DATA FOR PROCESSING:
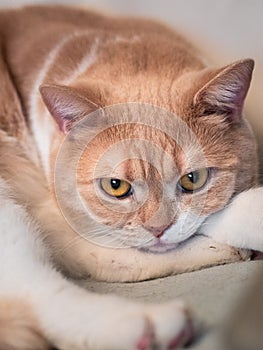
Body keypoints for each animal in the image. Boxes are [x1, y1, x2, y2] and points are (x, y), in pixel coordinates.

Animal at [0, 4, 262, 350]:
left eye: (192, 179)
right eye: (116, 187)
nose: (158, 229)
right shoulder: (59, 223)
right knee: (40, 292)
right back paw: (151, 325)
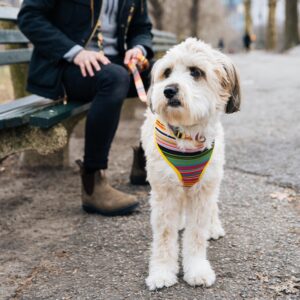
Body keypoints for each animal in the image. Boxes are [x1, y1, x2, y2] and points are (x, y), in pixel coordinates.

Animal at [141, 38, 241, 290]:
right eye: (167, 72)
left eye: (196, 72)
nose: (168, 90)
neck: (186, 134)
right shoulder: (164, 192)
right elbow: (164, 236)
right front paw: (162, 272)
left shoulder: (202, 191)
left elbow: (196, 235)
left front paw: (197, 269)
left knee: (212, 207)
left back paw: (213, 227)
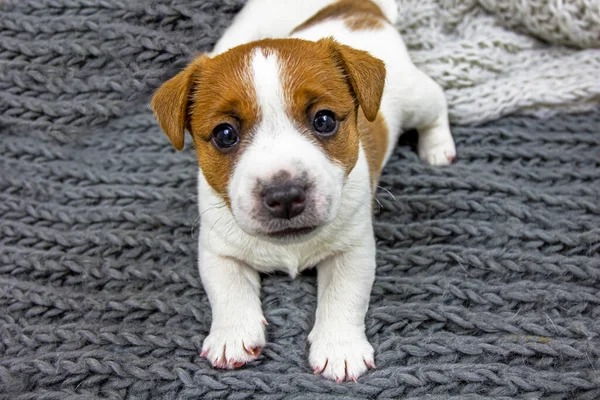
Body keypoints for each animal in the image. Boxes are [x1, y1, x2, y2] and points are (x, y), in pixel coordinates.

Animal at [152, 0, 458, 382]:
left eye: (324, 120)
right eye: (225, 134)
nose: (284, 196)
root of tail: (358, 8)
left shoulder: (352, 250)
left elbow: (344, 296)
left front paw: (340, 347)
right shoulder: (217, 249)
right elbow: (227, 289)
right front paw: (232, 334)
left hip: (417, 98)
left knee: (438, 101)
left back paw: (437, 147)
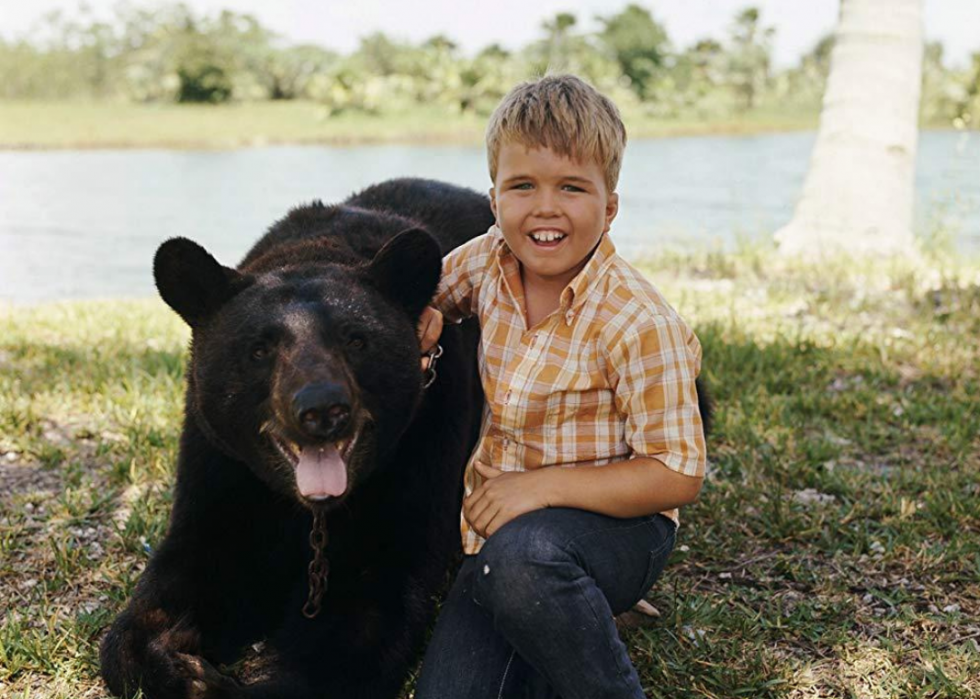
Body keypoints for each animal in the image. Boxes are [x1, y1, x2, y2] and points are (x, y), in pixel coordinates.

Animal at [99, 178, 490, 696]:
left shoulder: (422, 445)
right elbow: (179, 579)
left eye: (356, 340)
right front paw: (186, 670)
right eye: (259, 350)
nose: (322, 409)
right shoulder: (221, 463)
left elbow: (366, 614)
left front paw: (234, 684)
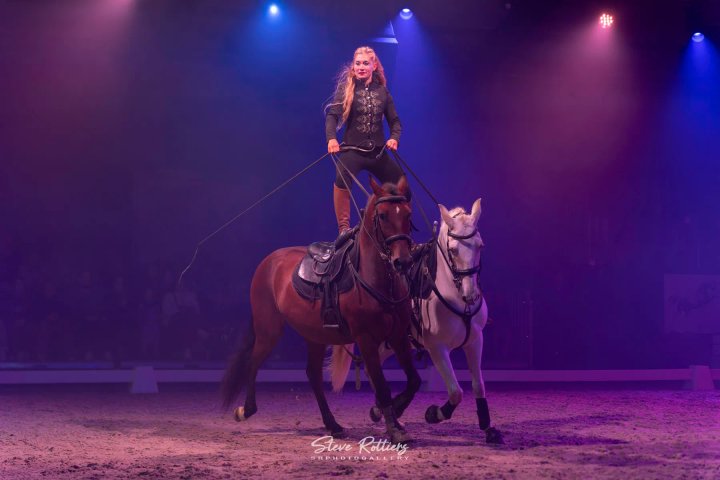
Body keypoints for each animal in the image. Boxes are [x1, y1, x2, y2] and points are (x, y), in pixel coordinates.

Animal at [221, 177, 422, 444]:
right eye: (383, 215)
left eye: (408, 214)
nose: (403, 261)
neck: (376, 279)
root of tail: (270, 261)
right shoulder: (366, 339)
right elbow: (381, 385)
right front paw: (393, 427)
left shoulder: (398, 336)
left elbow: (413, 381)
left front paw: (389, 413)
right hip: (268, 329)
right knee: (254, 361)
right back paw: (247, 409)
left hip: (315, 335)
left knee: (313, 375)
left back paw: (333, 424)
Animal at [331, 199, 503, 444]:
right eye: (453, 250)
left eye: (481, 245)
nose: (471, 295)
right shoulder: (437, 348)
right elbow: (456, 392)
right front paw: (434, 414)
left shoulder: (474, 341)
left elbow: (478, 385)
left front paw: (488, 428)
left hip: (390, 343)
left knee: (373, 368)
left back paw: (383, 411)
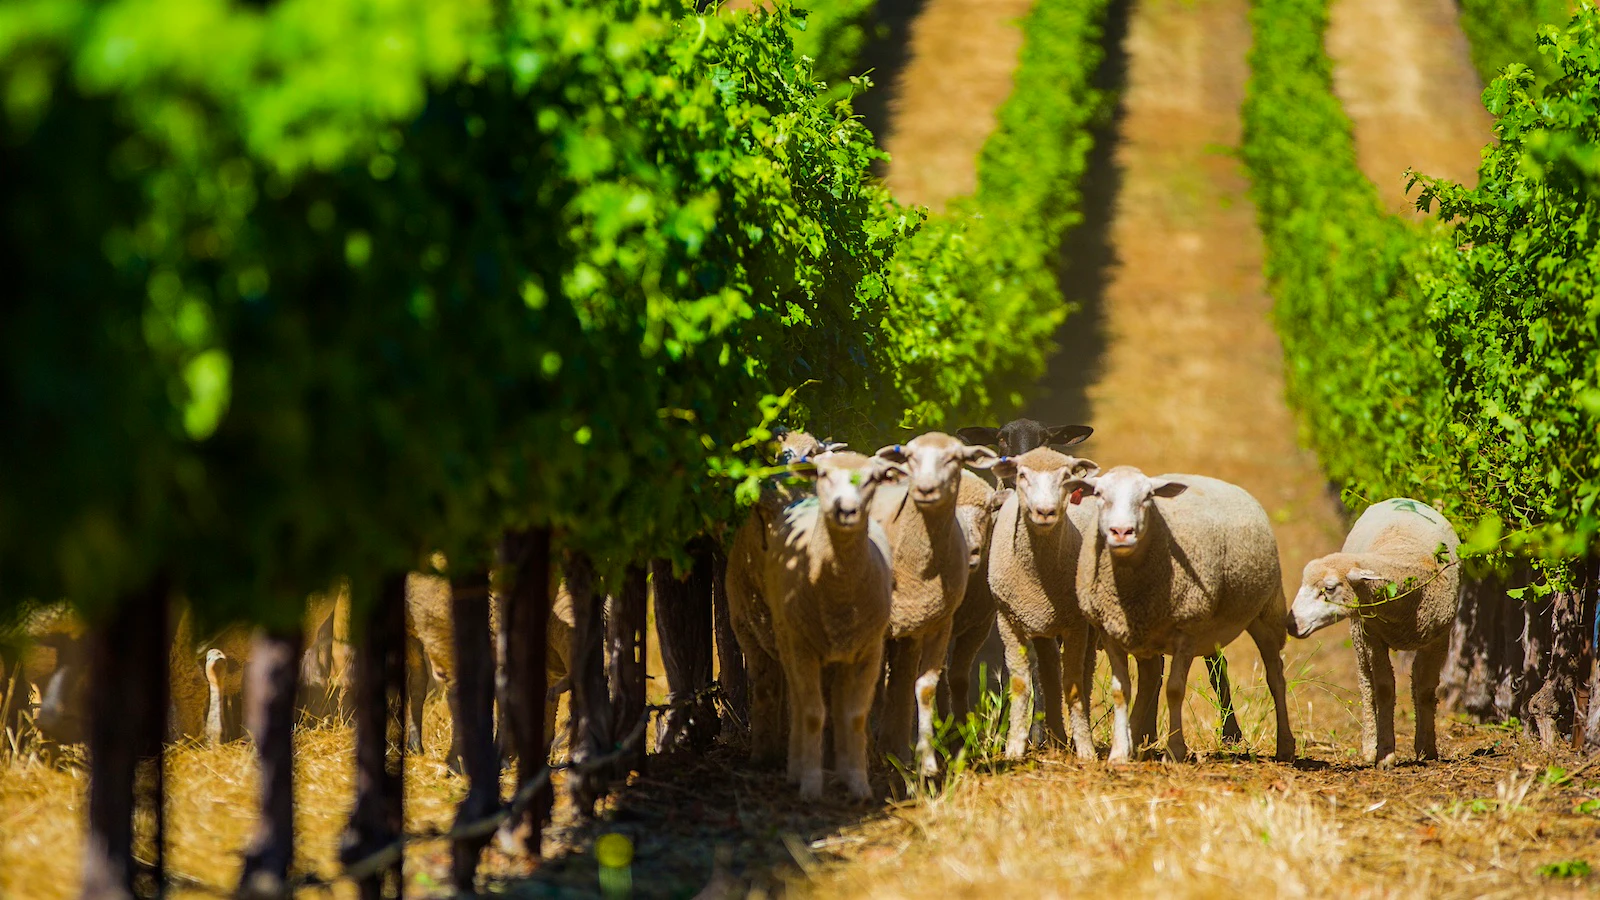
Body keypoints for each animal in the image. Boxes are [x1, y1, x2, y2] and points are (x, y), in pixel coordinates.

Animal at [757, 452, 902, 798]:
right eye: (823, 474)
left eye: (873, 478)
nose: (846, 510)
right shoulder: (802, 647)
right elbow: (812, 714)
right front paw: (810, 785)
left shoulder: (869, 651)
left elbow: (855, 716)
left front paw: (860, 784)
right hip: (785, 635)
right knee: (798, 701)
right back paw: (796, 770)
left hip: (843, 653)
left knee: (837, 704)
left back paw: (844, 772)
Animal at [870, 432, 1000, 775]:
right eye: (911, 456)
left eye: (988, 511)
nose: (926, 489)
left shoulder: (961, 623)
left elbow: (937, 683)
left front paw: (940, 751)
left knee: (904, 680)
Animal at [986, 449, 1101, 759]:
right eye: (1022, 475)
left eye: (1066, 477)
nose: (1045, 512)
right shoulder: (1008, 622)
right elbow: (1021, 685)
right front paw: (1014, 748)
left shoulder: (1076, 624)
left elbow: (1073, 686)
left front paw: (1085, 750)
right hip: (1041, 625)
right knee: (1049, 674)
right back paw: (1056, 738)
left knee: (1084, 676)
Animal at [1072, 466, 1294, 763]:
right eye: (1098, 494)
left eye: (1148, 497)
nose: (1121, 532)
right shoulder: (1110, 631)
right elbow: (1121, 691)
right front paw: (1119, 753)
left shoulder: (1187, 629)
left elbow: (1175, 690)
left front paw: (1175, 750)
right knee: (1152, 676)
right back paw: (1135, 739)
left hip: (1266, 612)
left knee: (1275, 675)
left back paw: (1285, 746)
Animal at [1288, 498, 1460, 767]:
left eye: (1329, 588)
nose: (1290, 623)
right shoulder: (1373, 636)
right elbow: (1384, 688)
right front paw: (1385, 753)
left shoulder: (1439, 638)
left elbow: (1424, 689)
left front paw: (1427, 749)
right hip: (1359, 633)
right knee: (1366, 683)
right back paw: (1370, 746)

EXERCISE PROMPT: Give the records again exactly, pictures left out.

ANSWER TO THIS EXERCISE:
Body keypoints for each animal in the image. Boxes are [x1, y1, x2, y2] and points are (x, y), in pixel coordinates.

Animal at [0, 4, 262, 350]:
left eye: (192, 179)
right eye: (116, 187)
nose: (158, 229)
right shoulder: (59, 223)
right knee: (40, 292)
right back paw: (151, 325)
Body keypoints for each animal in the image. Boxes are [x1, y1, x2, y2] and points are (x, y), in pixel coordinates.

Animal at [141, 38, 241, 290]:
right eye: (167, 72)
left eye: (196, 72)
nose: (168, 90)
neck: (186, 134)
right shoulder: (164, 192)
right elbow: (164, 236)
right front paw: (162, 272)
left shoulder: (202, 191)
left elbow: (196, 235)
left front paw: (197, 269)
left knee: (212, 207)
left back paw: (213, 227)
Body keypoints for each animal in the image. Boxes are [x1, y1, x2, y2] and points are (x, y), in pixel coordinates.

Animal at [152, 0, 458, 382]:
left eye: (324, 120)
right eye: (225, 134)
nose: (284, 196)
root of tail: (358, 8)
left shoulder: (352, 250)
left elbow: (344, 296)
left front paw: (340, 347)
right shoulder: (217, 249)
right elbow: (227, 289)
right front paw: (232, 334)
left hip: (417, 98)
left knee: (438, 101)
left back paw: (437, 147)
Body keypoints for each animal in the image. Boxes are [x1, y1, x2, y2] and points are (x, y), in pixel coordinates.

Animal at [99, 178, 490, 696]:
left shoulder: (422, 445)
right elbow: (179, 579)
left eye: (356, 340)
right front paw: (186, 670)
right eye: (259, 350)
nose: (322, 409)
right shoulder: (221, 463)
left elbow: (366, 614)
left front paw: (234, 684)
Body keypoints for each animal in the image. Boxes are [x1, y1, x2, y2] and points are (x, y), in pixel coordinates.

Animal at [221, 177, 422, 444]:
right eye: (383, 215)
left eye: (408, 214)
nose: (403, 261)
neck: (376, 279)
root of tail: (270, 261)
right shoulder: (366, 339)
right elbow: (381, 385)
right front paw: (393, 427)
left shoulder: (398, 336)
left elbow: (413, 381)
left front paw: (389, 413)
right hip: (268, 329)
right knee: (254, 361)
right back paw: (247, 409)
left hip: (315, 335)
left knee: (313, 375)
left back paw: (333, 424)
Animal at [331, 199, 503, 444]:
right eye: (453, 250)
left eye: (481, 245)
nose: (471, 295)
right shoulder: (437, 348)
right elbow: (456, 392)
right front paw: (434, 414)
left shoulder: (474, 341)
left elbow: (478, 385)
left front paw: (488, 428)
left hip: (390, 343)
left knee: (373, 368)
left back paw: (383, 411)
Body keypoints for each animal in the image. Boxes are [x1, y1, x2, y2] and points are (x, y), in pixel coordinates.

Animal at [757, 452, 902, 798]:
right eye: (823, 474)
left eye: (873, 478)
nose: (846, 510)
right shoulder: (802, 647)
right elbow: (812, 714)
right front paw: (810, 785)
left shoulder: (869, 651)
left elbow: (855, 716)
left front paw: (860, 784)
right hip: (785, 635)
right knee: (798, 701)
right back paw: (796, 770)
left hip: (843, 653)
left knee: (837, 704)
left back paw: (844, 772)
Animal at [870, 432, 1000, 775]:
right eye: (911, 456)
left eye: (988, 511)
nose: (926, 489)
left shoulder: (961, 623)
left elbow: (937, 683)
left front paw: (940, 751)
left knee: (904, 680)
Animal at [986, 449, 1101, 759]:
right eye: (1022, 475)
left eye: (1066, 477)
nose: (1045, 512)
right shoulder: (1008, 622)
right elbow: (1021, 685)
right front paw: (1014, 748)
left shoulder: (1076, 624)
left elbow: (1073, 686)
left front paw: (1085, 750)
right hip: (1041, 625)
right knee: (1049, 674)
right back paw: (1056, 738)
left knee: (1084, 676)
Animal at [1072, 466, 1294, 763]:
right eye: (1098, 494)
left eye: (1148, 497)
nose: (1121, 532)
right shoulder: (1110, 631)
right elbow: (1121, 691)
right front paw: (1119, 753)
left shoulder: (1187, 629)
left elbow: (1175, 690)
left front paw: (1175, 750)
right knee: (1152, 676)
right back paw: (1135, 739)
left hip: (1266, 612)
left knee: (1275, 675)
left back paw: (1285, 746)
Animal at [1288, 498, 1460, 767]:
left eye: (1329, 588)
nose: (1290, 623)
right shoulder: (1373, 636)
right elbow: (1384, 688)
right front paw: (1385, 753)
left shoulder: (1439, 638)
left elbow: (1424, 689)
left front paw: (1427, 749)
right hip: (1359, 633)
right knee: (1366, 683)
right back paw: (1370, 746)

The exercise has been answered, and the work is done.